**Penggalan Teks**
******

Karangasem, dewatanews.com - Gubernur Bali, Wayan Koster mengucapkan terimakasih kepada Direktur Bank BPD Bali, I Nyoman Sudharma yang telah membantu para pelaku usaha garam tradisional lokal Bali dengan bantuan modal Rp 10 juta.
Hal itu disampaikannya dalam acara Penyerahan Kredit Mesari Pada Klaster Pangan Bank BPD Bali, untuk mendukung penerapan Peraturan Gubernur Bali Nomor 99 Tahun 2018 tentang Pemasaran dan Pemanfaatan Produk Pertanian, Perikanan dan Industri Lokal, serta Surat Edaran Gubernur Nomer 17 Tahun 2021 tentang Pemanfaatan Produk Garam Tradisional Lokal Bali.
Dalam acara ini, dihadiri secara langsung oleh Bupati Karangasem, Gede Dana pada, Rabu (27/10) di Amed, Purwakerthi, Karangasem. Dalam sambutannya, Gubernur Bali menegaskan pentingnya mensyukuri apa yang ada di alam Bali yang dianugerahi oleh Hyang Pencipta. Ini adalah prinsip nomor satu dalam Ekonomi Kerthi Bali.

******

**Cuplikan Dataset**

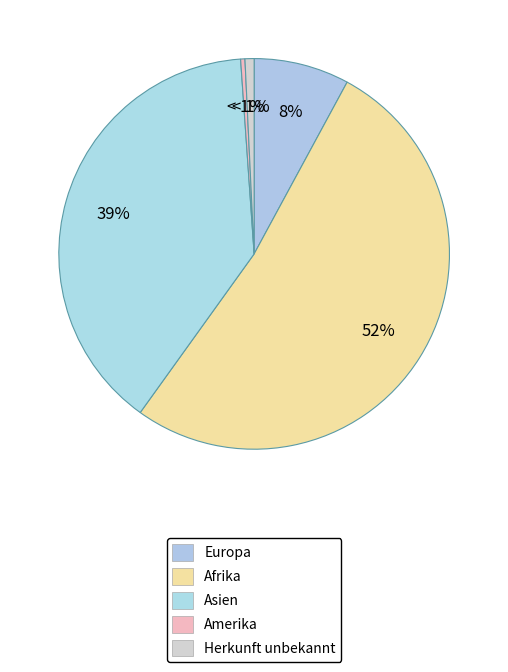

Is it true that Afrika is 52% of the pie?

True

******

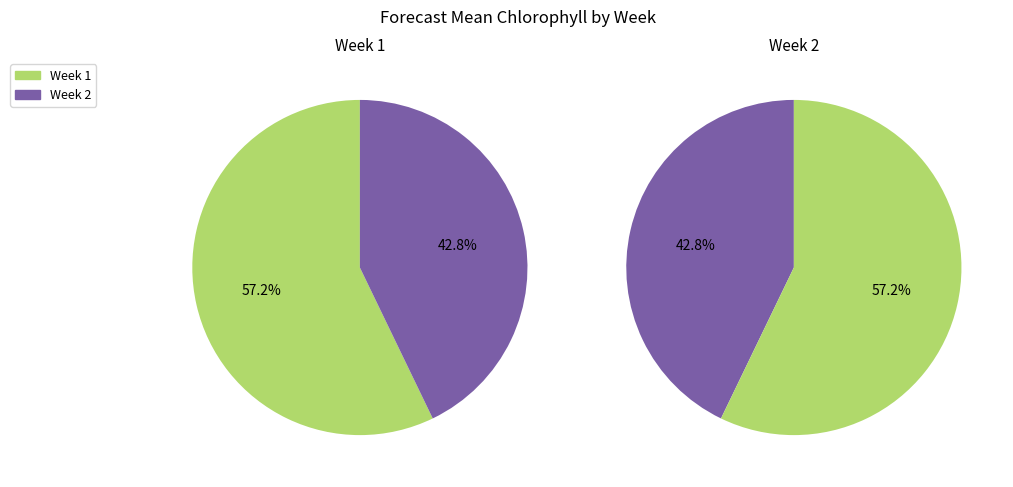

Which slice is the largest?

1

******

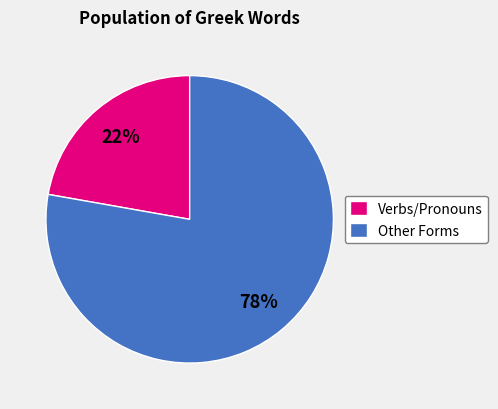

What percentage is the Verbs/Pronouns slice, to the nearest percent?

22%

******

**Tugas Anda**
- A) Menurut penggalan teks, berapa besar bantuan modal yang diberikan kepada para pelaku usaha garam tradisional lokal Bali?
- B) Terjemahkan kalimat dari penggalan teks berikut ke dalam bahasa Inggris: "Dalam sambutannya, Gubernur Bali menegaskan pentingnya mensyukuri apa yang ada di alam Bali yang dianugerahi oleh Hyang Pencipta."

**Jawaban Tugas**
- A) Rp 10 juta.

- B) In the welcoming speech, the Governor of Bali stressed the importance of being grateful for what exists in the nature of Bali, which was bestowed by the Creator.